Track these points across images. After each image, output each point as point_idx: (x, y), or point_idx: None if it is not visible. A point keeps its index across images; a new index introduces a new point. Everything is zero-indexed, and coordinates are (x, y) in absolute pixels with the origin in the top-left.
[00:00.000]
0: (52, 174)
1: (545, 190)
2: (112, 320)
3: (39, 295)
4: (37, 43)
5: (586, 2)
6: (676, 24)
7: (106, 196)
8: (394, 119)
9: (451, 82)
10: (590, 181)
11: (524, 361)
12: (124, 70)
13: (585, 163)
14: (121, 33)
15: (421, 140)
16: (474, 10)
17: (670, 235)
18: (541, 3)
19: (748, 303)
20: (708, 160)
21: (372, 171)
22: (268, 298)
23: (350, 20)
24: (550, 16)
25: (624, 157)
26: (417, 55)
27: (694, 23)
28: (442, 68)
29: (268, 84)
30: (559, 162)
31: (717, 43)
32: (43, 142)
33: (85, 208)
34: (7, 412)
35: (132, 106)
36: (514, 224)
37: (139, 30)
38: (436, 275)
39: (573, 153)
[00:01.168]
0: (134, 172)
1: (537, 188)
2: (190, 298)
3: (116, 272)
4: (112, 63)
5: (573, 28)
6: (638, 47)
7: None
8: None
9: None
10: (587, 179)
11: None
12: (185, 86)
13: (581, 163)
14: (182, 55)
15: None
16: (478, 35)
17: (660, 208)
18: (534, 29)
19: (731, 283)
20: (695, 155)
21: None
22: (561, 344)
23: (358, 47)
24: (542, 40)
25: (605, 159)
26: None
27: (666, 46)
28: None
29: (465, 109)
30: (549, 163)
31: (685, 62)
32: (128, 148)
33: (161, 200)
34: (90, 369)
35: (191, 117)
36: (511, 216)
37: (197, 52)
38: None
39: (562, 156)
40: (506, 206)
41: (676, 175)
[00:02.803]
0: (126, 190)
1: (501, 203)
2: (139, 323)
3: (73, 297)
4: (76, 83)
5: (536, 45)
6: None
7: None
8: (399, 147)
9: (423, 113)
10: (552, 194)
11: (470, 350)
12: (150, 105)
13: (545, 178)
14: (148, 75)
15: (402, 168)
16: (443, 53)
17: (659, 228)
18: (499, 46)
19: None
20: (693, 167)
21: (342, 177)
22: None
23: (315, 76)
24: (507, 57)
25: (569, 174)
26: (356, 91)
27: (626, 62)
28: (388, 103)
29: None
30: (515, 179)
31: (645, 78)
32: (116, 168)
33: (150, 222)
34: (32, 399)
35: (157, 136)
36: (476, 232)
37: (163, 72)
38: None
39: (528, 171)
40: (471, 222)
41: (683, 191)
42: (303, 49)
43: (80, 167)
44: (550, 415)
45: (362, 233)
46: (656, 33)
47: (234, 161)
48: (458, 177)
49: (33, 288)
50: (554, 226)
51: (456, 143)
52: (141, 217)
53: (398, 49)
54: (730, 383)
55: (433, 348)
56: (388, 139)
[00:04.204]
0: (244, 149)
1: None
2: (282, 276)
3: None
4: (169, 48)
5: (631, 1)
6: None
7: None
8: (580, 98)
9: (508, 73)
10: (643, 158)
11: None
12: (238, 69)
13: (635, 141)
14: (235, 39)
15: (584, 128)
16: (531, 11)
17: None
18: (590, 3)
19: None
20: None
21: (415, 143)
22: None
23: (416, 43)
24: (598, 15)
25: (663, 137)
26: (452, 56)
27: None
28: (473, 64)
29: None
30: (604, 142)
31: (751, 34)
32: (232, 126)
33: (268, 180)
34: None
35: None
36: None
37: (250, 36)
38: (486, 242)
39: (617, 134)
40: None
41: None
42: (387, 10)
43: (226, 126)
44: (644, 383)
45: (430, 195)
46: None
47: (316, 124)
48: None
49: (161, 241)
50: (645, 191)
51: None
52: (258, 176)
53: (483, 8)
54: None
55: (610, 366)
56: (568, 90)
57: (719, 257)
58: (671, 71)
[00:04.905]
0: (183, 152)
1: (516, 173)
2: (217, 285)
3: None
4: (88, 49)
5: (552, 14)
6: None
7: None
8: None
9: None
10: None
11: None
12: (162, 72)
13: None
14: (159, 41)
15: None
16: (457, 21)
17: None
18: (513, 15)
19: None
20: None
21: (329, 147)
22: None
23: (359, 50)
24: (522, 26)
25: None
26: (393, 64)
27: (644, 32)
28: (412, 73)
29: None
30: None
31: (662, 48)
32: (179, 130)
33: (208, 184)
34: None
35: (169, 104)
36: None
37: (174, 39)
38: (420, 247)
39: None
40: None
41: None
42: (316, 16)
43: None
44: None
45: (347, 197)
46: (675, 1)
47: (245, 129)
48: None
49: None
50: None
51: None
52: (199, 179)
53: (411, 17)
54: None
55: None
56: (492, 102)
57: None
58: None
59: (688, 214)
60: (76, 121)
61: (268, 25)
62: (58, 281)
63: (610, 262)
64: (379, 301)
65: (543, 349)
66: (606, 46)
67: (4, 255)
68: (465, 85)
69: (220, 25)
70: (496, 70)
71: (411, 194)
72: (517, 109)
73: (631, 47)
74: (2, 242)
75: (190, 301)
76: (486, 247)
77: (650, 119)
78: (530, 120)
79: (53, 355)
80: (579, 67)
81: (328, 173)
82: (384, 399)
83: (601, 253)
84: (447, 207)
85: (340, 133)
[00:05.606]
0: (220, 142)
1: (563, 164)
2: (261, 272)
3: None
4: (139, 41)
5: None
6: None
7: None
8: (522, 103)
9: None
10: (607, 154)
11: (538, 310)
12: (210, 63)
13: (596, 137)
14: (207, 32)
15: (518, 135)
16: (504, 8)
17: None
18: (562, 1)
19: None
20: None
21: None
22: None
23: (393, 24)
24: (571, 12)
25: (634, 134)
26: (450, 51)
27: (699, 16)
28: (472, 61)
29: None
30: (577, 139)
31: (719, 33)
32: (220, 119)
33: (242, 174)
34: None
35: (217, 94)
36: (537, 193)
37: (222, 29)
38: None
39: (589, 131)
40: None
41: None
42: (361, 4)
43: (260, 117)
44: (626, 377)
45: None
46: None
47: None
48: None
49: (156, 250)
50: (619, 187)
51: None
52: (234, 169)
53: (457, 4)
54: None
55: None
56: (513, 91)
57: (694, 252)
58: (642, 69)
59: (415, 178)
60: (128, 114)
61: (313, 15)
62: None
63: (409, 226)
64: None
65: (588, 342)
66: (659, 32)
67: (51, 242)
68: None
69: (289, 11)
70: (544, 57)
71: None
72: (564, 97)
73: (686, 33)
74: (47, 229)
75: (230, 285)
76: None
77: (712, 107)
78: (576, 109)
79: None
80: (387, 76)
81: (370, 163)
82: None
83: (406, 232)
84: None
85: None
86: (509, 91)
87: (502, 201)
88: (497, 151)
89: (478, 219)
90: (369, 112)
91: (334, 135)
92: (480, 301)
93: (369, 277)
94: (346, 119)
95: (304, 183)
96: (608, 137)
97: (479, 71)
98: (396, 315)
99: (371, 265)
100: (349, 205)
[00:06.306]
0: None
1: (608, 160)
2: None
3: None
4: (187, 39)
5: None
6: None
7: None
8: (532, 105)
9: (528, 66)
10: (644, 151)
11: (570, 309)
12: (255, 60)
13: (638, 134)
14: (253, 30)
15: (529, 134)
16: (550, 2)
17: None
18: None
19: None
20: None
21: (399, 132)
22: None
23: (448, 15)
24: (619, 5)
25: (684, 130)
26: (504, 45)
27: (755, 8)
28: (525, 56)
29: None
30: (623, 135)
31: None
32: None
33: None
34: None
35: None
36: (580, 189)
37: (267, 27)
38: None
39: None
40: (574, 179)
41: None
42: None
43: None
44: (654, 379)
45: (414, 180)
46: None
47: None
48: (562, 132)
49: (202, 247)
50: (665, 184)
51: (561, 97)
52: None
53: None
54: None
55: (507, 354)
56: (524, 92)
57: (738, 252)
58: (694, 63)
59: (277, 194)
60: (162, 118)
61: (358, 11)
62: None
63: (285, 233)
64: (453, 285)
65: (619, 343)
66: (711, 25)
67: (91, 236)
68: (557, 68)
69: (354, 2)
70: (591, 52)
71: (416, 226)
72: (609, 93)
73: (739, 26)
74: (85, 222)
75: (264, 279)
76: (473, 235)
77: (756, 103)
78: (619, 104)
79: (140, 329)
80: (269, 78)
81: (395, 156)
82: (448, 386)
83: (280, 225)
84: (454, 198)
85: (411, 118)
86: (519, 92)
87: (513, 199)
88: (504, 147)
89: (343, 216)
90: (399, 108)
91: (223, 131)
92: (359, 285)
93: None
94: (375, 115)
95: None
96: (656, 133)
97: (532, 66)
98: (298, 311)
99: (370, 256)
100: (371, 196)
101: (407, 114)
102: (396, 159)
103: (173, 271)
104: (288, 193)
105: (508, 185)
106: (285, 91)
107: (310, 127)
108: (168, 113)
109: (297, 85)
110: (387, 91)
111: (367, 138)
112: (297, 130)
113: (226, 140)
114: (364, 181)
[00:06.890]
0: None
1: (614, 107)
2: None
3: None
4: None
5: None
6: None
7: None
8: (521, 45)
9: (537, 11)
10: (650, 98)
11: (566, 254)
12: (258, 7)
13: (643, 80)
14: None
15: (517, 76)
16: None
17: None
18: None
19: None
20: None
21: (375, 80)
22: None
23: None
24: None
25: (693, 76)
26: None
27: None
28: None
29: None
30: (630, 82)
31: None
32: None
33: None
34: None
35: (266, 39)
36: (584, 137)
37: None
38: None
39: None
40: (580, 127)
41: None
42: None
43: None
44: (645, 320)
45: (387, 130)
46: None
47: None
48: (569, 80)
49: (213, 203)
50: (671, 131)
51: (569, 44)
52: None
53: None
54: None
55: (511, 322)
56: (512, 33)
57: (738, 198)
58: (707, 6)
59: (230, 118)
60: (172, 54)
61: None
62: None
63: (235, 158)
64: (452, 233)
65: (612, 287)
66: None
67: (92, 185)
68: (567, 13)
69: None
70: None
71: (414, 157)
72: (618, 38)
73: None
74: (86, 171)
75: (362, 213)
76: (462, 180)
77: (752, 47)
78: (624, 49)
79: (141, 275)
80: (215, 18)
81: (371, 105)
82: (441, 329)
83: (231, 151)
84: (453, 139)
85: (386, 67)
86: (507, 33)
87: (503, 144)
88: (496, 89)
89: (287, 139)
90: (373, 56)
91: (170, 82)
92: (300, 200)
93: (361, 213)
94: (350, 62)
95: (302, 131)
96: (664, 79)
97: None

## PROBLEM DETAILS
Using the records above, write out exactly the lines between the one holding "54: (730, 383)" and the one holding "64: (379, 301)", inclusive; leave everything else out.

## ANSWER FOR THE TASK
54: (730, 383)
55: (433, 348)
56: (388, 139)
[00:04.204]
0: (244, 149)
1: None
2: (282, 276)
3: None
4: (169, 48)
5: (631, 1)
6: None
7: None
8: (580, 98)
9: (508, 73)
10: (643, 158)
11: None
12: (238, 69)
13: (635, 141)
14: (235, 39)
15: (584, 128)
16: (531, 11)
17: None
18: (590, 3)
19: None
20: None
21: (415, 143)
22: None
23: (416, 43)
24: (598, 15)
25: (663, 137)
26: (452, 56)
27: None
28: (473, 64)
29: None
30: (604, 142)
31: (751, 34)
32: (232, 126)
33: (268, 180)
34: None
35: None
36: None
37: (250, 36)
38: (486, 242)
39: (617, 134)
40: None
41: None
42: (387, 10)
43: (226, 126)
44: (644, 383)
45: (430, 195)
46: None
47: (316, 124)
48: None
49: (161, 241)
50: (645, 191)
51: None
52: (258, 176)
53: (483, 8)
54: None
55: (610, 366)
56: (568, 90)
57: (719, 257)
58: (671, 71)
[00:04.905]
0: (183, 152)
1: (516, 173)
2: (217, 285)
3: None
4: (88, 49)
5: (552, 14)
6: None
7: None
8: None
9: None
10: None
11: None
12: (162, 72)
13: None
14: (159, 41)
15: None
16: (457, 21)
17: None
18: (513, 15)
19: None
20: None
21: (329, 147)
22: None
23: (359, 50)
24: (522, 26)
25: None
26: (393, 64)
27: (644, 32)
28: (412, 73)
29: None
30: None
31: (662, 48)
32: (179, 130)
33: (208, 184)
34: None
35: (169, 104)
36: None
37: (174, 39)
38: (420, 247)
39: None
40: None
41: None
42: (316, 16)
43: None
44: None
45: (347, 197)
46: (675, 1)
47: (245, 129)
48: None
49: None
50: None
51: None
52: (199, 179)
53: (411, 17)
54: None
55: None
56: (492, 102)
57: None
58: None
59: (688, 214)
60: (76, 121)
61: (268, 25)
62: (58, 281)
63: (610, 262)
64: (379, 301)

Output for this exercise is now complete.